Coinage was invented around 600 BCE by the Lydians in Western Anatolia just east of Ionia, neighbors of the Greeks. Though the Greeks did not invent it, they certainly quickly adopted it as the standard form of exchange. Every polis (Greek city-states) aspired to mint its own coinage and facilitate its own trade.
Prior to this, a person’s wealth was measured by how much property was owned. But coinage began to transform society as an alternate means of wealth.
Athens Ancient Silver Tetradrachm Obv: Athena, Rev: Owl, 449-404 BCE
Coinage accelerated trade because goods being traded no longer had to be weighed to establish value. Images were initially only on one side of the coin but gradually went to both sides. Athenians put Athena, their patron goddess, on one side and an owl, Athena’s totem animal, on the other with an olive branch to symbolize their primary export (olives). Coins became advertisements for Greek city-states, telling others which god a city used as a patron and what the city’s primary industry was, among other things.

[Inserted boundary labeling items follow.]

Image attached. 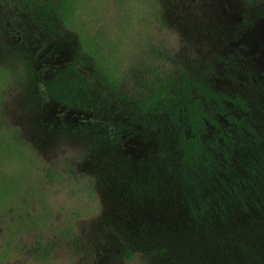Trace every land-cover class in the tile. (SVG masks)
Listing matches in <instances>:
<instances>
[{
  "label": "rangeland",
  "instance_id": "rangeland-1",
  "mask_svg": "<svg viewBox=\"0 0 264 264\" xmlns=\"http://www.w3.org/2000/svg\"><path fill=\"white\" fill-rule=\"evenodd\" d=\"M79 2L72 31L54 34L29 20L21 0H0V140L13 145L0 164V264H228L211 259L204 235L196 257L194 225L168 169V131L128 111L96 82V63L78 58L81 40L94 39L133 97L145 92L151 68L177 74L194 66L215 88L264 101V1ZM71 65L92 82L97 112L47 94ZM93 136L106 142L91 149ZM134 181L156 184L159 194H138ZM38 245L49 252L46 263Z\"/></svg>",
  "mask_w": 264,
  "mask_h": 264
},
{
  "label": "trees",
  "instance_id": "trees-1",
  "mask_svg": "<svg viewBox=\"0 0 264 264\" xmlns=\"http://www.w3.org/2000/svg\"><path fill=\"white\" fill-rule=\"evenodd\" d=\"M244 1L252 5L264 0ZM79 4V0H21L29 20L45 33L54 34H63V28L72 31ZM1 38L0 29V42ZM81 43L83 55L78 61L85 66L96 63V82L128 111L139 117H154L159 127L168 131L169 157L174 162L168 169L184 197L188 221L194 225L196 257L203 246L212 249L211 259L216 256L220 262L264 264V101L217 89L209 82V72L197 71L194 66L177 74L151 68L150 80L144 79L145 92L133 97L123 90L125 80L119 76L118 65L106 64L109 56L94 39L87 36ZM23 55V63L30 69L31 61ZM46 92L67 108L99 110L92 82L76 66L59 71L47 83ZM87 131L83 130V136L88 137ZM114 136L115 140H107L109 146L121 135ZM91 139V149L106 142L101 137ZM3 145L6 149L0 151V164L8 160L13 147L0 140V147ZM132 184L138 194H159L154 183ZM2 192L5 197L9 194L7 188ZM218 227L220 232L216 233ZM203 235L208 241L201 246ZM214 236L217 242L212 240ZM35 253L40 262L48 261L49 252L40 245ZM210 262L214 260L205 264Z\"/></svg>",
  "mask_w": 264,
  "mask_h": 264
}]
</instances>
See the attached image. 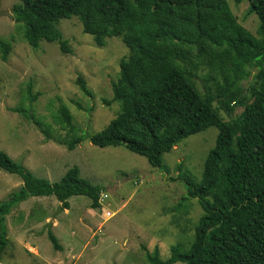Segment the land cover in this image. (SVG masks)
I'll return each instance as SVG.
<instances>
[{"label": "trees", "instance_id": "1", "mask_svg": "<svg viewBox=\"0 0 264 264\" xmlns=\"http://www.w3.org/2000/svg\"><path fill=\"white\" fill-rule=\"evenodd\" d=\"M241 2L234 0L235 5ZM247 2L259 22L255 35L238 23L226 0H19L12 7L17 31L33 49L44 41L69 54L58 24L76 17L98 47L118 38L128 50L111 86L119 110L104 129L80 135L68 108L57 110L53 120L67 135V150L85 140L98 148L122 146L161 168L163 155L174 146L217 128L200 180L181 170L177 177L184 181L183 200H196L202 211L192 243L185 251L171 246L165 260L157 247L152 252L142 247L148 264H264V0ZM11 48V41L0 38L1 61ZM202 71L205 84L214 85L213 94L203 95L196 87ZM247 79L248 103L234 118L223 120L219 110L230 113L233 103L244 100L240 84ZM77 83L85 96H92L82 78ZM31 89L28 83L22 99L27 107L13 112L51 140L50 126L32 110L39 93ZM0 170L22 182L0 202V255L7 241L6 216L29 197H54L63 210L77 196L89 199L92 209L100 206L102 188L82 178L76 166L52 183L0 151ZM48 238L58 250L50 231Z\"/></svg>", "mask_w": 264, "mask_h": 264}, {"label": "rangeland", "instance_id": "2", "mask_svg": "<svg viewBox=\"0 0 264 264\" xmlns=\"http://www.w3.org/2000/svg\"><path fill=\"white\" fill-rule=\"evenodd\" d=\"M18 2L0 0V38L12 45L8 59H0V151L35 177L52 183L76 166L80 176L101 187L108 198L92 209L89 199L72 197L66 212L54 197L27 198L6 216L7 241L0 261L148 264L142 247L149 252L157 247L162 260L169 257L173 245L187 250L202 211L196 200H183L184 181L177 177L181 170L200 180L204 160L215 146L217 128L210 127L181 141L163 155L161 168H152L145 158L122 146L98 148L85 140L74 150H67L63 143L67 135L53 120L57 110L61 105L68 108L80 135L90 137L104 129L119 110L112 100L111 86L128 50L118 38H109L98 47L82 32L76 17L58 24L69 54H63L57 44L44 41L33 49L22 39L13 20L12 7ZM226 2L238 23L255 35L259 22L249 13L247 0L238 5L234 0ZM204 73L199 72L195 78L196 87L203 95L213 94L214 85L205 84ZM78 78L84 80L91 97L81 92ZM249 82H241L244 100L233 103L232 112L219 110L223 120L234 118L248 103ZM28 83H32V94L39 93L32 110L50 126L51 140H45L33 123L13 112L17 107H27L28 102L22 99ZM21 186L17 176L0 170V202ZM49 231L58 242V250L48 238Z\"/></svg>", "mask_w": 264, "mask_h": 264}, {"label": "built area", "instance_id": "3", "mask_svg": "<svg viewBox=\"0 0 264 264\" xmlns=\"http://www.w3.org/2000/svg\"><path fill=\"white\" fill-rule=\"evenodd\" d=\"M107 198H108V196L105 193H101L100 196H99L98 203L100 205H102ZM0 264H3V263L0 261Z\"/></svg>", "mask_w": 264, "mask_h": 264}, {"label": "crops", "instance_id": "4", "mask_svg": "<svg viewBox=\"0 0 264 264\" xmlns=\"http://www.w3.org/2000/svg\"><path fill=\"white\" fill-rule=\"evenodd\" d=\"M68 203H69V200H68ZM69 206H70V205H69ZM64 211L66 212L67 210H64ZM31 251H32V252H35V251H34V250H32V249H31Z\"/></svg>", "mask_w": 264, "mask_h": 264}]
</instances>
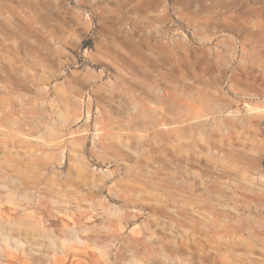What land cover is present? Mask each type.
Segmentation results:
<instances>
[{"label": "rangeland", "instance_id": "obj_1", "mask_svg": "<svg viewBox=\"0 0 264 264\" xmlns=\"http://www.w3.org/2000/svg\"><path fill=\"white\" fill-rule=\"evenodd\" d=\"M0 264H264V0H0Z\"/></svg>", "mask_w": 264, "mask_h": 264}]
</instances>
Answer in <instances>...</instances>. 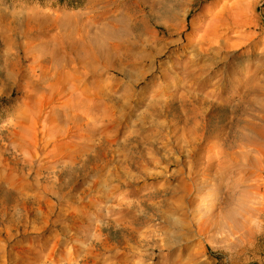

Tetradrachm of Alexander the Great, 356-323 BCE
They were tools of communication and identification. At this point, no individuals other than gods and goddesses were depicted on coins. As powerful kingdoms rose later, only gods and industry symbols were still at first placed on coins. It was with Alexander that a king replaced a god/goddess on a coin. Transformation from mortal to immortal was replicated on coins, and by the 4th century BCE living kings had their portraits on coins to identify them as not only kings but also divine. Coins were a reflection of the cities that produced them. Greeks would also carry coins in their mouths because they didn’t have trousers with pockets, and they would spit them out to use them.
Coins are absolutely vital in understanding ancient civilizations and cultures and well in the medieval era. Even early America had quite a bit to say on coinage.
A tetradrachm saved is knowledge gained!